TODO add: convnext, knowledge distillation, lora, protoypical networks, ECE, the lottery ticket hypothesis, style vectors for llms, decision transformers, RL in large action spaces, distilling human priors, td3, HER, goal conditioned sl, MAML, incoherence of the philo, detection and estimation theory van trees, complex analysis stein, sirl, getting aligned on alignment, can you turst your model after covariate shift?, TENT, discovering faster matrix mult, understanding DL still requires rethinking generalization, airgnn, the lottery ticket hypothesis
Self-taught Learning: Transfer Learning from Unlabeled Data
Authors: Rajat Raina, Alexis Battle, Honglak Lee, Benjamin Packer, Andrew Y. Ng
Subject: Transfer Learning, Dictionary Learning
Remark: Dictionary learning meets ML.
How Powerful Are Graph Neural Networks?
Authors: Keyulu Xu, Weihua Hu, Jure Leskovec, Stefanie Jegelka
Subject: Graph Neural Networks
Remark: This paper introduces the Graph Isomorphism Network (GIN), pushing the envelope on what graph neural networks can achieve. GIN effectively captures the nuances of graph structures, rivaling the Weisfeiler-Lehman graph isomorphism test. Really revitalized my interest in graph theory!
The Platonic Representation Hypothesis
Authors: Minyoung Huh, Brian Cheung, Tongzhou Wang, Phillip Isola
Subject: Representation, Philosophy
Remark: Proposes that deep learning models are on a trajectory towards a unified model of reality, dubbed the “Platonic representation.” By drawing on Plato’s Allegory of the Cave, the paper suggests our current AI models are mere shadows, glimpses of a more profound truth. It’s a bold claim that echoes convergent realism, suggesting that, like science, AI is narrowing in on the truth of the universe.

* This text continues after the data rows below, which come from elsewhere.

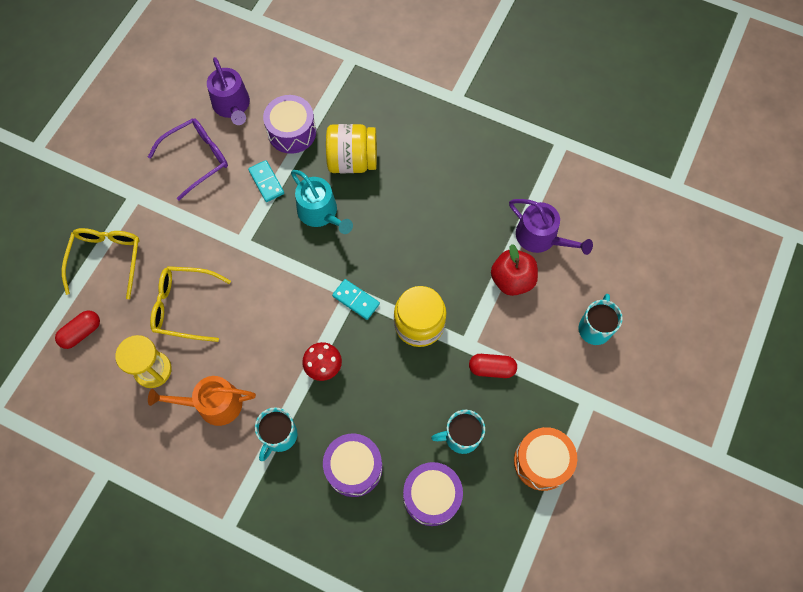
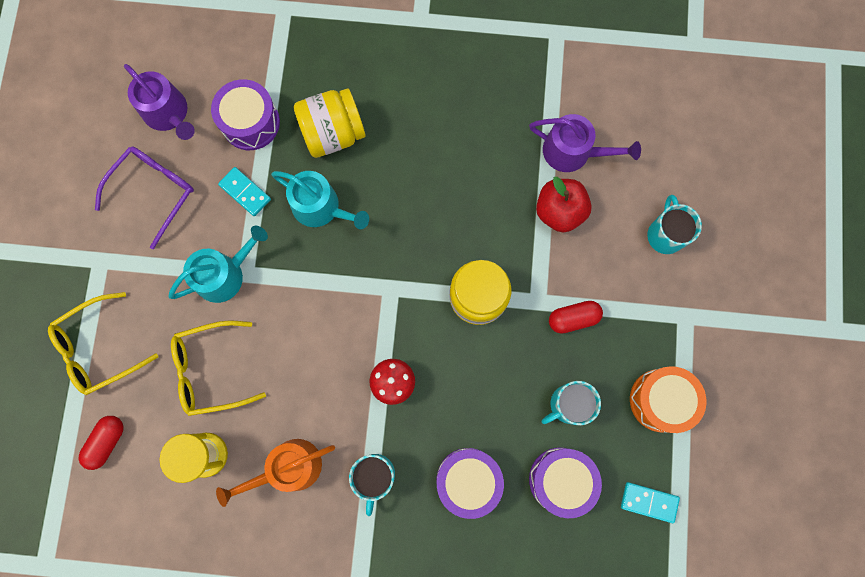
camera: 20 degrees left, 10 degrees up
yellow glasses [62,228,140,299] -> yellow glasses turned 105 degrees counterclockwise [48,292,158,395]
turquoise domino [332,279,380,320] -> turquoise domino moved to [621,482,680,523]
none -> turquoise watering can [168,226,268,303]

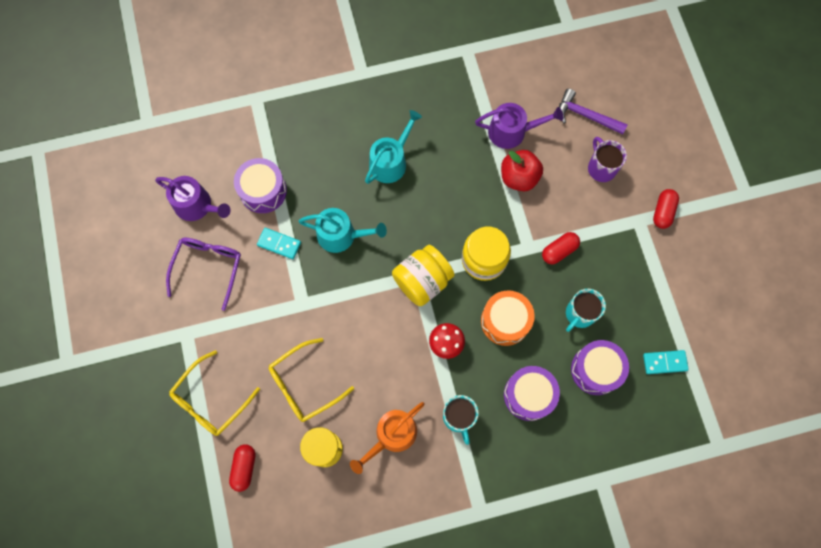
camera: 20 degrees left, 5 degrees down
turquoise watering can [168,226,268,303] -> turquoise watering can moved to [365,110,422,184]
yellow jar [293,89,365,158] -> yellow jar moved to [392,245,454,306]
orange drum [630,366,706,433] -> orange drum moved to [481,290,535,346]
turquoise mug [647,195,702,254] -> purple mug [588,137,627,182]
none -> purple hammer [559,89,628,135]
none -> red capsule [653,189,679,229]

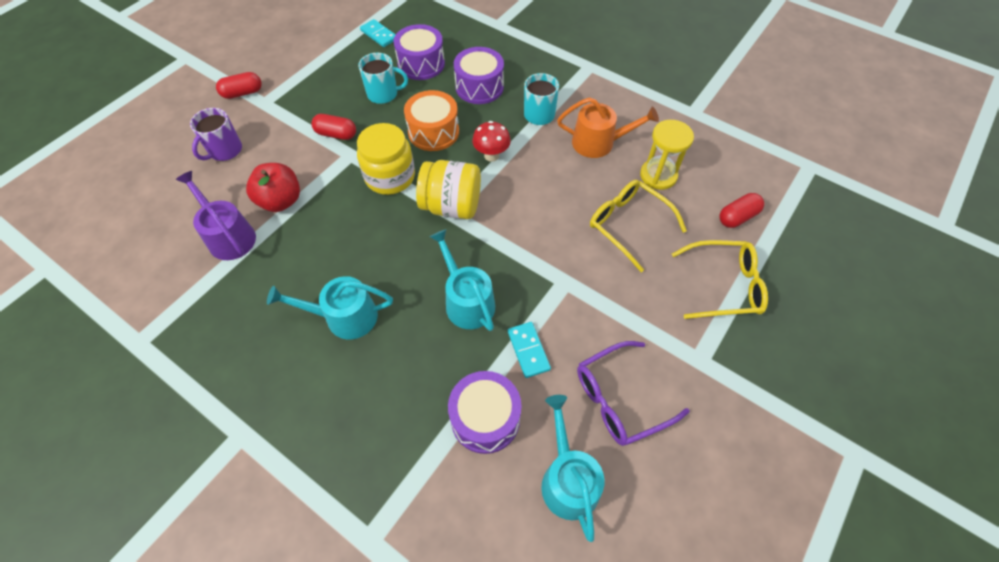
camera: 130 degrees left, 15 degrees down
purple watering can [155,176,231,221] -> turquoise watering can [541,395,605,542]
yellow glasses [269,338,354,422] -> yellow glasses turned 150 degrees counterclockwise [590,180,687,272]
purple hammer [559,89,628,135] -> none

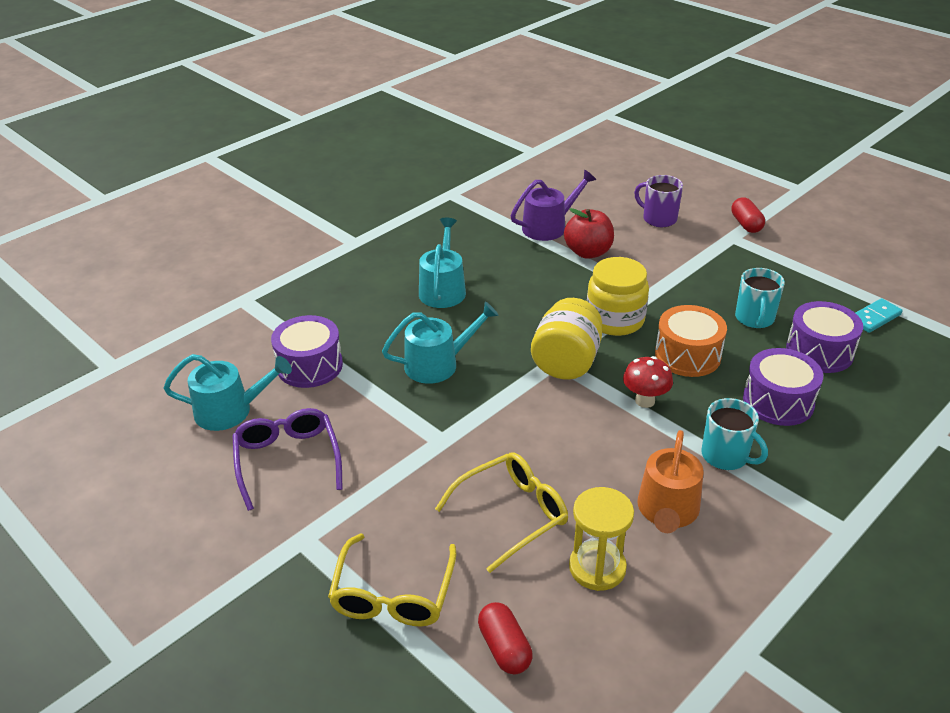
camera: 100 degrees right, 20 degrees down
red capsule [312,114,356,140] -> none
turquoise domino [508,322,551,378] -> none

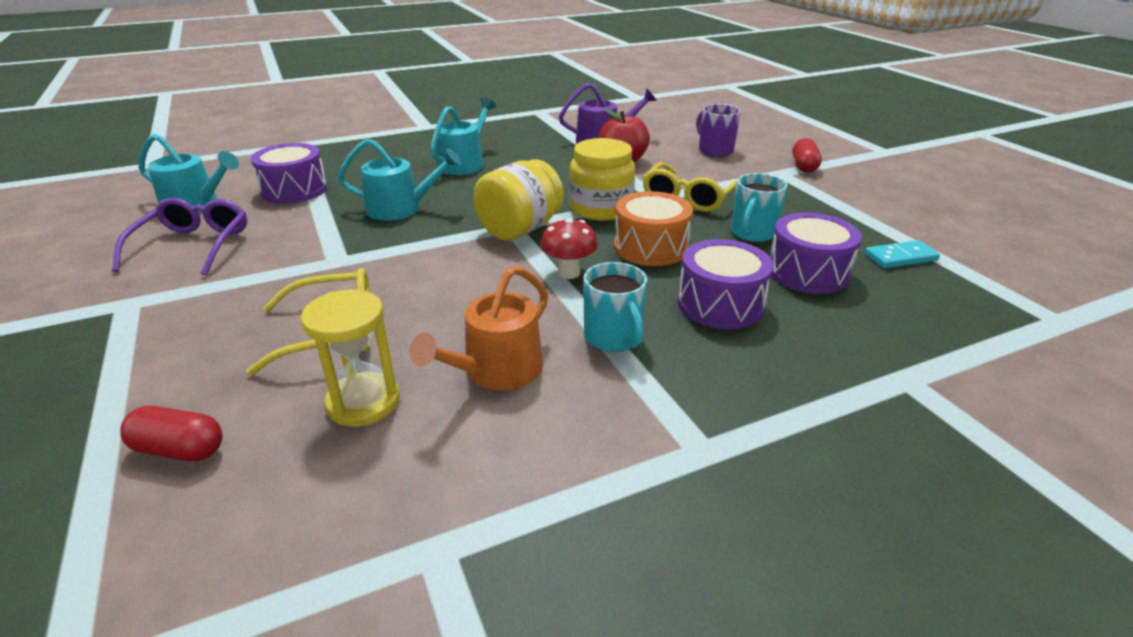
camera: 20 degrees right, 5 degrees down
yellow glasses [328,533,456,626] -> yellow glasses moved to [643,162,738,212]
red capsule [478,602,532,675] -> red capsule turned 75 degrees counterclockwise [120,406,223,461]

Robust Uncertainty Principles: Exact Signal Reconstruction from Highly Incomplete Frequency Information
Authors: Emmanuel J. Candès, Justin Romberg, Terence Tao
Subject: Sparse Reconstruction
Remark: TERRANCE TAO IS SO COOL. I did not expect to see number theory make such a big impact on the field of signal processing. I was also surprised at the fact people used the minimum energy solution for so long.
Optimal Brain Damage
Authors: Yann LeCun, John S. Denker, Sara A. Solla
Subject: Pruning
Remark: This was the paper started the massive argument/shit show on if the magnitude of a parameter corresponds with relevance w.r.t the downstream task. Since then, the community has gone back and forth on the importance of $|w|_p.$ For more information, read A Gradient Flow Framework For Analyzing Network Pruning.
Optimal Brain Surgeon
Authors: Babak Hassibi, David G. Stork, Gregory J. Wolff
Subject: Pruning
Remark: Extending the ideas from “Optimal Brain Damage,” this 1993 paper further refines the approach of network pruning by employing a more precise, Hessian-based method to remove weights.
Winning the Lottery Ahead of Time: Efficient Early Network Pruning
Authors: Ekdeep Singh Lubana, Robert P. Dick
Subject: Pruning
Remark: Dives into early network pruning using a gradient flow framework, borrowing concepts from the neural tangent kernel (NTK) to justify early parameter removal. It challenges the traditional pruning post-training by demonstrating that the NTK can guide the removal of redundant parameters even before substantial training, sparking fresh debates on when and how pruning should be optimally performed.